Active Record find_each
using Postges cursors
March 2022
Active Record’s find_each
is the go-to method for loading a large number
of records in an efficient way. Under the hood it uses OFFSET
and LIMIT
to
load records in batches and yield
them to our block. One drawback to this
approach is Rails requires records to be ordered by their primary key, despite
Postges only requiring the ORDER
to be unique1.
Not ideal!
With Postgres it’s possible to solve this problem using another tool called a cursor. These can wrap any query, ordered any way, and make it possible to fetch it’s results incrementally2. But unfortuantly Rails doesn’t have native support for Postgres cursors.

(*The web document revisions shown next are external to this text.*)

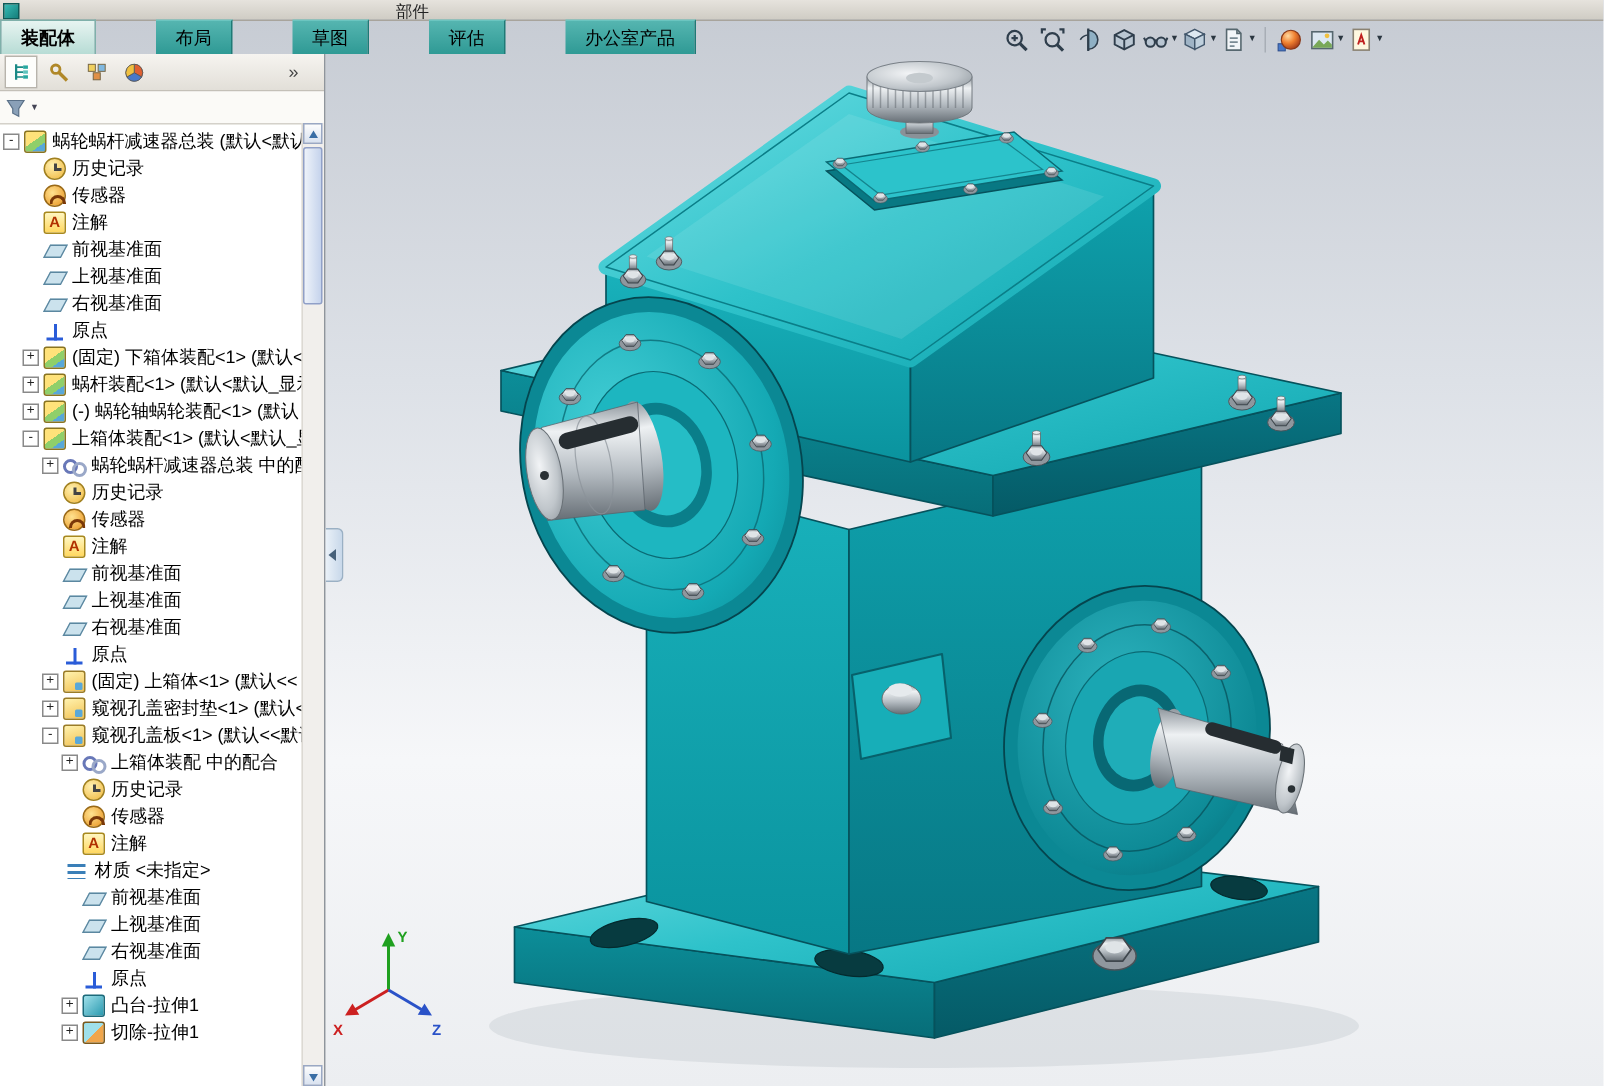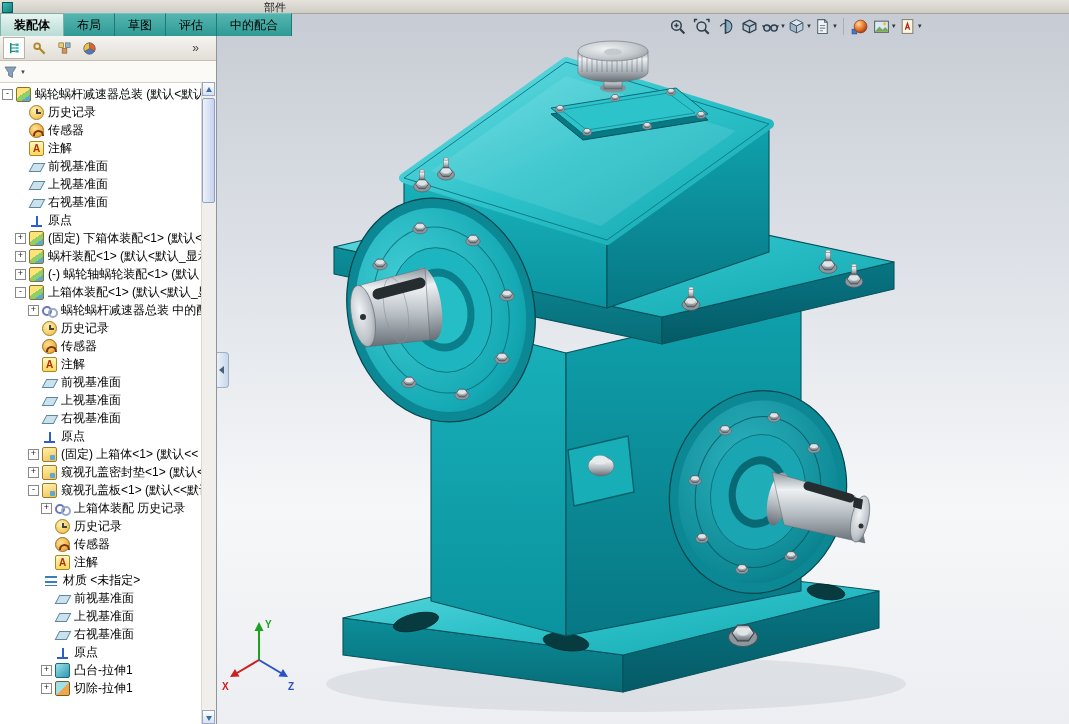--- a/index.html
+++ b/index.html
@@ -15,7 +15,7 @@
     background:linear-gradient(135deg,#38bcb6,#157f7b);border:1px solid #0e5a57;}
   .strip-label{position:absolute;left:264px;top:0;font-size:11px;color:#222;text-align:right;}
   
-  .tab-bar{position:absolute;top:13px;left:0;height:23px;display:flex;}
+  .tab-bar{position:absolute;top:13px;left:0;height:23px;display:flex;gap:40px;}
   .tab{height:23px;box-sizing:border-box;padding:0 13px;font-size:12px;line-height:22px;color:#000;
     background:linear-gradient(180deg,#55b5b0,#2f9a95);border-right:1px solid #1f7a76;border-top:1px solid #6cc5c0;}
   .tab.active{background:linear-gradient(180deg,#e7f4f1,#b7dcd5);border:1px solid #7fb0aa;border-bottom:none;font-weight:bold;}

Spelunking Rails’s issues on Github your author stumbled across
rails/rails#28085, which contains a monkey patch impementing a variant of
find_each
using cursors.
module ActiveRecord
module Batches
# Implements `find_each` variant using cursors. Source:
# https://github.com/rails/rails/issues/28085#issuecomment-457909168
#
# Our changes:
# * `break` condition avoids extra iteration on small sets
# * use Active Records safe string replacement in `find_by_sql`
# * simplify cursor definition based on Postgres defaults (more inline)
# * remove redundant references `self`
def batched_each(count: 1000, &block)
transaction do
# Cursors are created `WITHOUT HOLD` by default and cannot be used
# outside of the transaction that created them. `NO SCROLL` specifies
# the cursor cannot be used to retrieve rows in a non-sequential
# fashion.
connection.execute("DECLARE pc NO SCROLL CURSOR FOR #{to_sql}")
loop do
result = find_by_sql(["FETCH FORWARD ? FROM pc", count], &block)
break if result.count < count
end
end
end
end
end